I didnt like the nock the arrows came with and I too switched to the Unibushing and G-nock combo and it is awesome.


----------



## ask (Mar 3, 2007)

Have you thought about "accunock"s?they are extremely accurate!(I don't know if they will fit your arrows.)


----------



## mocheese (Dec 19, 2003)

*Beiter*

I shoot Beiter Hunters in mine and will never shoot any other nock. They cost a little more than most but are well worth it IMO.


----------



## Spotshooter2 (Oct 23, 2003)

I went with the bushing and g nock also . Does help to save the arrow


----------



## C.Callison (Jun 20, 2006)

I shoot litespeeds and like them, but not the super nocks they come with.

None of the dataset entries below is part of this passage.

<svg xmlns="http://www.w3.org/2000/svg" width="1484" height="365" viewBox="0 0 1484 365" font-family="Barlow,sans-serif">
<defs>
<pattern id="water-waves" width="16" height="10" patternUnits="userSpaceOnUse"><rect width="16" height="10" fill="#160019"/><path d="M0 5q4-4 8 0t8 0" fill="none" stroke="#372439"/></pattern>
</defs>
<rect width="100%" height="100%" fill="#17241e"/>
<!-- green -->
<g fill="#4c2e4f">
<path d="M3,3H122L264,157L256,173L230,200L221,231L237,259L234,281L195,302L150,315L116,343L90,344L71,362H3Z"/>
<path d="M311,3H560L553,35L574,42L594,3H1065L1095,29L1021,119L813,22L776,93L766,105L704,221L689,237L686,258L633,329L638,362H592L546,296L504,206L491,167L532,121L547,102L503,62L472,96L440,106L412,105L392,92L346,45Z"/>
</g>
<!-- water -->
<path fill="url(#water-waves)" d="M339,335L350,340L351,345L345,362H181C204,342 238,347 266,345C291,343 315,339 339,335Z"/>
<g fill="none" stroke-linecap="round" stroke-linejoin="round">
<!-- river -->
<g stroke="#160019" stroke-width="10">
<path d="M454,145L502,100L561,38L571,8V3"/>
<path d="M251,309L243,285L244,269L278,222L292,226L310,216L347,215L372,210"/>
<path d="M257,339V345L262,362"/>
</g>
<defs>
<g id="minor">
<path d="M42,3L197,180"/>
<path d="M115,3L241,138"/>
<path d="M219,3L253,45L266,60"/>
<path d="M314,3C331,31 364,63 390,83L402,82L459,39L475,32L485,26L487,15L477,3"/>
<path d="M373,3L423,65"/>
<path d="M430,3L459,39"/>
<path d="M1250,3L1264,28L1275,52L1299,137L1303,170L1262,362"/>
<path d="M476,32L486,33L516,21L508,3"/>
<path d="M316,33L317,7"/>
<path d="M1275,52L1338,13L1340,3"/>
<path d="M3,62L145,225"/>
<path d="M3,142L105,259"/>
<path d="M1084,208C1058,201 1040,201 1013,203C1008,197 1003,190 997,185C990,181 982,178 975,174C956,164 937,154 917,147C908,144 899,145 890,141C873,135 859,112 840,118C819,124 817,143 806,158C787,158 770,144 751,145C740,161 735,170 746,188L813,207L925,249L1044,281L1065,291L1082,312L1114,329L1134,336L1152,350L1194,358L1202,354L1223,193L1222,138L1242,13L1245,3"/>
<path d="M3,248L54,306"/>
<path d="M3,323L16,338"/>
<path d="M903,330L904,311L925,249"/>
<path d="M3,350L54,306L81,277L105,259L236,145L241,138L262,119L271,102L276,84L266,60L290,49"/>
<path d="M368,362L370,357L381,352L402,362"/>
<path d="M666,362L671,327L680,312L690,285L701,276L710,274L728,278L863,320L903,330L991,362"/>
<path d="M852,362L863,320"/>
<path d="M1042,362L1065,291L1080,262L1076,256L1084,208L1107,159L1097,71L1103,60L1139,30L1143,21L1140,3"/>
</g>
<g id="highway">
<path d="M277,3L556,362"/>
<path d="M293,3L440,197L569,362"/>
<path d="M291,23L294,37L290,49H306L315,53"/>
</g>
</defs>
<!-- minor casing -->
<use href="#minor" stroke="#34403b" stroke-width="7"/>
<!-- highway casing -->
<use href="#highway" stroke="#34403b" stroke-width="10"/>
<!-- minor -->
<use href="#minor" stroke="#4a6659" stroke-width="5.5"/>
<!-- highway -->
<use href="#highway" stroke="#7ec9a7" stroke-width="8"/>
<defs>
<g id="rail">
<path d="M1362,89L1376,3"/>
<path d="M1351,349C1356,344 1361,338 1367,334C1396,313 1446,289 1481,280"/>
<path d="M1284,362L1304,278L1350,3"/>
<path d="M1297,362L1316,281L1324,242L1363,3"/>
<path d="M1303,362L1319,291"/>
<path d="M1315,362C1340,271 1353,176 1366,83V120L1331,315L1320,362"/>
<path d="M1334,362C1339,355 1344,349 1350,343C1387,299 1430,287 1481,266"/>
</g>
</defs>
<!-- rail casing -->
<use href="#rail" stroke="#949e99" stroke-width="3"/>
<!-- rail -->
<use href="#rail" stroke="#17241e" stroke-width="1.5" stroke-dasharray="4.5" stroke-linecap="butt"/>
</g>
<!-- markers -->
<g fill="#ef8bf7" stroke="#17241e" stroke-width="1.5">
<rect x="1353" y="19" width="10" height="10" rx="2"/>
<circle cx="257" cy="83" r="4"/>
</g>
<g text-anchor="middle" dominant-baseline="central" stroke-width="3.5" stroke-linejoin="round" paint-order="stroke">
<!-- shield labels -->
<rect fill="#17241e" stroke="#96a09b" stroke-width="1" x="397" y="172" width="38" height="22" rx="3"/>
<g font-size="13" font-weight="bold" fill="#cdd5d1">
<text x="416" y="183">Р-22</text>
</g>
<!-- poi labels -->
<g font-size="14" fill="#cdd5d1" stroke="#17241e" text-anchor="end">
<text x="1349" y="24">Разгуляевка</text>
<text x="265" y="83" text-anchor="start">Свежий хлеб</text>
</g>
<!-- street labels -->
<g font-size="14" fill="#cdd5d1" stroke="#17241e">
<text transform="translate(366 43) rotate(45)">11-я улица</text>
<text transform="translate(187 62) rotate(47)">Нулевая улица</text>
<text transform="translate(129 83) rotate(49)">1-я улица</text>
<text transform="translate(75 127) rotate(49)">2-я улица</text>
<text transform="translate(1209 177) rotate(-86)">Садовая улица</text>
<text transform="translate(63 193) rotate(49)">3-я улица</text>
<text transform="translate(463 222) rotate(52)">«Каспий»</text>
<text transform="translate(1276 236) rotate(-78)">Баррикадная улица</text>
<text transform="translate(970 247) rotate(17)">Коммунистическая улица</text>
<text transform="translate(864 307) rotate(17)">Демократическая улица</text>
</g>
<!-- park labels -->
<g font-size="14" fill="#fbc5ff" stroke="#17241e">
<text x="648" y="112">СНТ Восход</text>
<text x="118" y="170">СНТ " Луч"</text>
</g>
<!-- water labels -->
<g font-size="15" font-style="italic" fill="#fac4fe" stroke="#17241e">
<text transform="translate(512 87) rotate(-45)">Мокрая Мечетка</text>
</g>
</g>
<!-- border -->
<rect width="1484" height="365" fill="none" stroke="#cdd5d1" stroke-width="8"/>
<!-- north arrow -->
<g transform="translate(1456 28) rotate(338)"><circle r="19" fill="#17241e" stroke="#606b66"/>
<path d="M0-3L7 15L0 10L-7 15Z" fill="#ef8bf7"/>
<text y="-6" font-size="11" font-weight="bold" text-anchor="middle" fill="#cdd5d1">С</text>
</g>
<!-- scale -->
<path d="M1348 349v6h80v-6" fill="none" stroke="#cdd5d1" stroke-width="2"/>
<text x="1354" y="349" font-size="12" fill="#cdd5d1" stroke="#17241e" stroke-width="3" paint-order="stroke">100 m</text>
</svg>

I switched to the "tune a nock". I don't think that is the correct spelling but that is what they are called. They slide right in a litespeed shaft,but they don't offer much protection so after getting some arrows busted I switched to CB unibushing and G-nocks. Still get great flight just a little more weight than the "tune a nocks".


----------



## The Spoiler (Nov 20, 2005)

*nocks*

just like everybody else i to shoot the lightspeeds and use the unibushing and the g-nock it will save your arrows if they are hit ( im living proof of that ha ha) which in turn save you $$$$$$$$ .:set1_draught2: :cheers:


----------



## Beeteam2557 (Feb 24, 2007)

How do the nocks save your arrows if they are hit?


----------



## Robert43 (Aug 2, 2004)

Beeteam2557 said:


> How do the nocks save your arrows if they are hit?


Hi I use Gnock & bushing how they save your arrows is the bushing or nock will be hit ( usually the nock get busted ) but will deflect the arrow that hits it. Quite often when you look at the arrow with busted nock the bushing will have a dint in it. Bascially they stop a robin hood


----------